To-do item A: From the passage on condenser cooling below, copy the text between "The purpose of" and "cooling the condenser.", inclusive.
To-do item B: According to the passage on condenser cooling below, what three components does the separate cooling circuit in the alternative embodiment comprise?
To-do item C: Decide whether each statement agrees with the passage on condenser cooling below, and answer yes or no for each, quoting the deciding words of the passage: (i) The condenser liquefies the gaseous heat transfer medium downstream of the expansion machine. (ii) A cooling circuit is generally absent in construction vehicles. (iii) A low-temperature cooling circuit is cooled to roughly 20 K above the ambient temperature.

Quoted passage:
┏━━
The purpose of the condenser is to liquefy the gaseous heat
transfer medium down-stream of the expansion machine. Use can be
made of a number of various arrangements for cooling the condenser.
Preference is given to the integration of the condenser in an
engine coolant circuit, by way of example. The temperature thereof
typically ranges from a minimum of 85.degree. C. to a maximum of
110.degree. C. The advantage of this arrangement is that the
condenser in the energy converter can be included in a cooling
circuit that is generally already present in construction vehicles,
which results in a very cost-effective implementation of the
present invention. In order to improve the heat energy transfer a
step further, it is preferred, in an alternative embodiment, to
integrate the condenser in a separate cooling circuit comprising,
in particular, a pipe system, a pump, and heat sink elements. In
particular, a low-temperature cooling circuit has been found to be
ideal. The feature that particularly distinguishes a
low-temperature cooling circuit is that it is cooled down to a
level in the order of 10 K above the ambient temperature, in other
words to 55.degree. C. in the case of an ambient temperature of
45.degree. C. Particular preference is given to an extended
utilization of the cooling circuit, more particularly, the
low-temperature cooling circuit, for cooling the charge air for the
internal combustion engine, by which means the cooling circuit in
this embodiment assumes a dual function consisting of "condenser
cooling" and "charge air cooling".
┗━━
Dataset excerpt:
┏━━
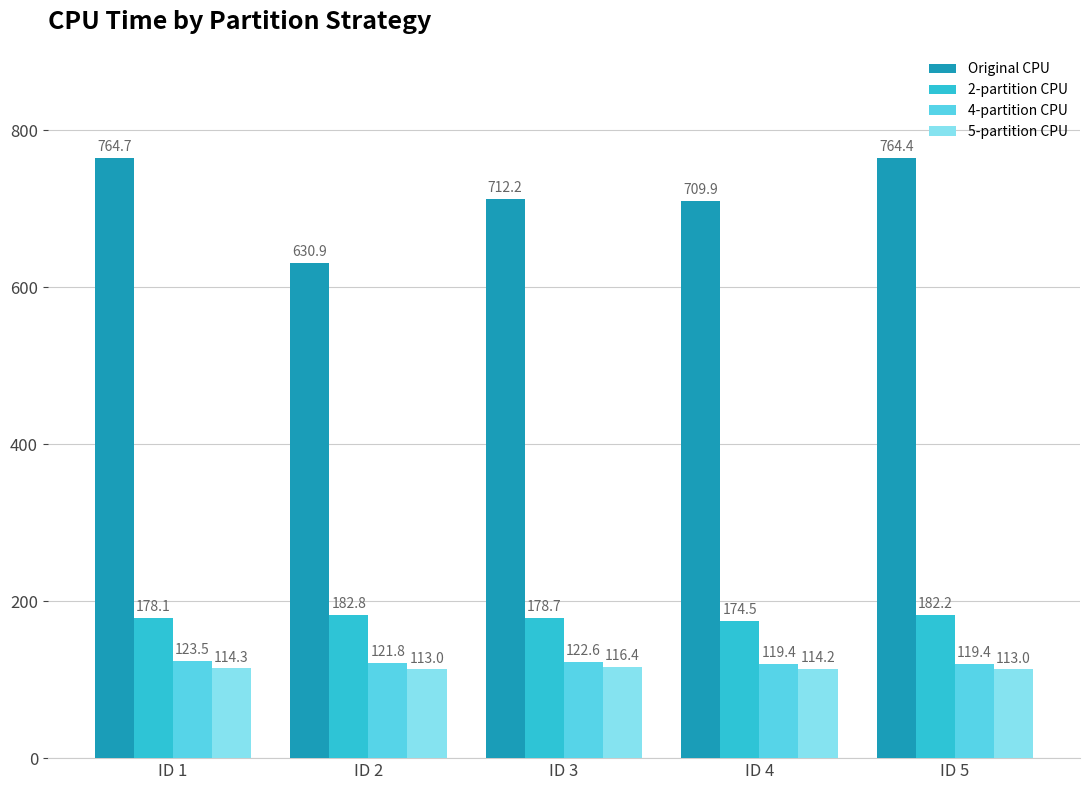

At how many categories does at least one series exceed 665?

4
┗━━
Task response A:
The purpose of the condenser is to liquefy the gaseous heat
transfer medium down-stream of the expansion machine. Use can be
made of a number of various arrangements for cooling the condenser.

Task response B: A pipe system, a pump, and heat sink elements.

Task response C:
(i) Yes: "The purpose of the condenser is to liquefy the gaseous heat transfer medium down-stream of the expansion machine."
(ii) No: "a cooling circuit that is generally already present in construction vehicles"
(iii) No: "it is cooled down to a level in the order of 10 K above the ambient temperature"